MANGA D’TERRA von Basil Da Cunha

Eliana Rosa ‚Manga D’Terra‘ ©AKKA Films

Manga D’Terra ist eine Art Ghetto-Musical zwischen den Kapverden und Lissabon. Und damit die konsequente Weiterführung von Da Cunhas Arbeiten mit den Bewohnern der Favela Reboleira.

Sie sei eine heimische Mango, eine «Manga D’Terra» von den kapverdischen Inseln, singt die hinreissende Eliana Rosa am Ende des neuen Films von Basil Da Cunha, gereift in der Fremde.

Damit erklärt sich der Titel des Films in den letzten Minuten.

‚Manga D’Terra‘ ©AKKA Films

In den ersten Sekunden des Films dagegen starrt ein kleines schwarzes Mädchen wütend auf die Gewehrläufe der Polizisten, die in der Favela Reboleira in Lissabon wieder einmal Jagd auf einen flüchtigen Mann machen.

Es ist eine harsche Welt, in die die zwanzigjährige Rosa aus ihrer kapverdischen Heimat aufgebrochen ist. Sie hat ihre zwei kleinen Kinder bei ihrer Mutter zurückgelassen, um in Portugal eine Zukunft für sie zu suchen.

Aber Reboleira ist ein Slum mit eigenen Gesetzen und wenig Hoffnung.

Eliana Rosa ‚Manga D’Terra‘ ©AKKA Films

Basil Da Cunha, Sohn einer Schweizerin und eines Portugiesen, geboren in Morges am Genfersee, hat da in Reboleira gelebt, eigene Wurzeln geschlagen und schon etliche Filme gedreht mit den Einwohnern des Quartiers, etwa auch seinen Locarno-Wettbewerbsbeitrag O Fim do Mundo von 2019.

Mit seiner verblüffenden Mischung aus Realismus und filmischer Überhöhung, mit dem meist ziemlich überzeugenden Einsatz der Laiendarstellerinnen und -Darsteller vor Ort, die mehr oder weniger ihre eigenen Rollen spielen, hat der an der Genfer HEAD ausgebildete Regisseur von Film zu Film zu beeindrucken vermocht.

Da Cunhas filmischer Stil orientiert sich an dem, was auch seine Darstellerinnen und Darsteller kennen.
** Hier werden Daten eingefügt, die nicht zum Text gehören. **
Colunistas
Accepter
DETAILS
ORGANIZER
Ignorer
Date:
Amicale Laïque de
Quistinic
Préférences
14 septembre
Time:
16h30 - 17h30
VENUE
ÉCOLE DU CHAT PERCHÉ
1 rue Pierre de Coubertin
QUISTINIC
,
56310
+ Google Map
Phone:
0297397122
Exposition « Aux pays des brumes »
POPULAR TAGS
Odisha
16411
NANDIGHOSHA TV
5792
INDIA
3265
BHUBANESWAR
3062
Die grossen Vorbilder des einschlägigen Kinos, Gangster, Rapper, streitbare Frauen und die Realität dieser kreolischen (Zwangs-) Gemeinschaft vermischen sich zu verblüffenden Sequenzen zwischen sozialer Realität und Selbstdarstellung.

Die technische Perfektion und die flüssige Montage, die Da Cunha da unter nicht einfachen Bedingungen immer wieder hinbekommt, sind staunenswert.
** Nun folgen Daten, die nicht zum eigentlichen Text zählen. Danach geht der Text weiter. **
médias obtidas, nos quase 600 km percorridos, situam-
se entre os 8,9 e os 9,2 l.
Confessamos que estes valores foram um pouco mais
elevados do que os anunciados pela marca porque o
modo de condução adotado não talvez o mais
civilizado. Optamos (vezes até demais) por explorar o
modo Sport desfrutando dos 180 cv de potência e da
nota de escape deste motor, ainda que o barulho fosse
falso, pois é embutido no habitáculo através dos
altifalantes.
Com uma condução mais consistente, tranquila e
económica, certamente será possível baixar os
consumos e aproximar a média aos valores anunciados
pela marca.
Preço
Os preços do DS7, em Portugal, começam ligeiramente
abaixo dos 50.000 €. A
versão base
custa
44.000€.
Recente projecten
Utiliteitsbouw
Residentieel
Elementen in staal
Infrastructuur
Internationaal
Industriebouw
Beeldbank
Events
Sei letzter dokumentarischer Kurzfilm 2720 war am diesjährigen Dokumentarfilmfestival in Nyon zu sehen und verblüffte mit ausgeklügelter Kameraarbeit, einer scheinbar nahtlos gefilmten Odyssee durch die Nachbarschaften von Reboleira. Auch dieser Film war die perfekte Mischung technischer Errungenschaften mit dem eingeweihten Blick.
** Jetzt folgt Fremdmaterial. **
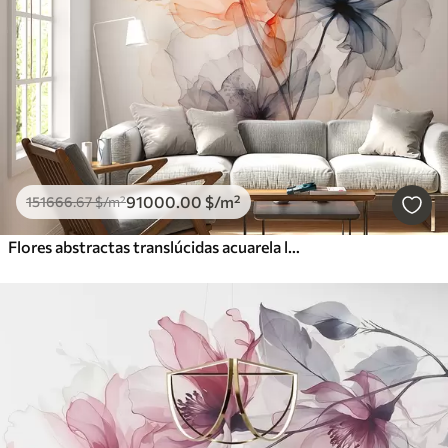
Borrar todos los filtros
91000
.00
$
/m²
151666
.67
$
/m²
Flores abstractas translúcidas acuarela líquida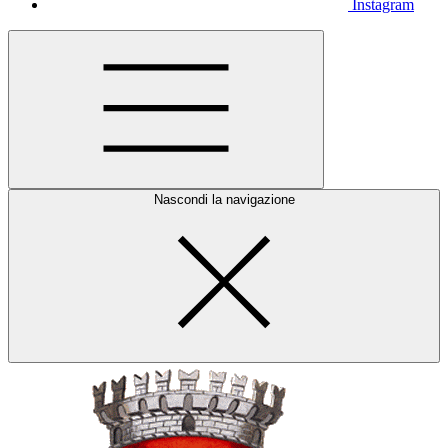
Instagram
Nascondi la navigazione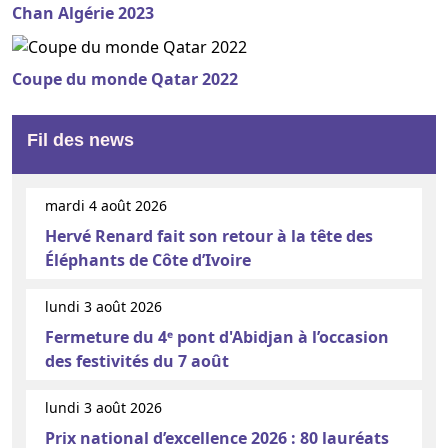
Chan Algérie 2023
Coupe du monde Qatar 2022
Fil des news
mardi 4 août 2026
Hervé Renard fait son retour à la tête des
Éléphants de Côte d’Ivoire
lundi 3 août 2026
Fermeture du 4ᵉ pont d'Abidjan à l’occasion
des festivités du 7 août
lundi 3 août 2026
Prix national d’excellence 2026 : 80 lauréats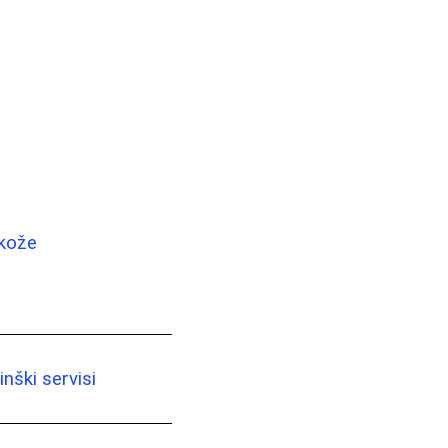
 kože
nški servisi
Manga D’Terra geht nun allerdings einen Schritt weiter in der Formalisierung. Da Cunha hat diesen Film als Hommage an die Frauen von Reboleira konzipiert, als «Musical, das den kosmischen Sound von Kap Verde aufleben lässt».

Eliana Rosa ‚Manga D’Terra‘ ©AKKA Films

Nun ist das Filmmusical, wie die Oper, die offensichtlich und unüberhörbar künstlichste Form des Erzählens. Zwar beschränken sich Da Cunha und seine wunderbare Darstellerin auf fünf gut eingebettete Lieder – aber auch die sorgen jeweils für einen Stimmungsumbruch.

Damit verzichtet Da Cunha auf das stärkste Element seiner bisherigen Filme, das nahtlose Oszillieren zwischen Realismus und Überhöhung.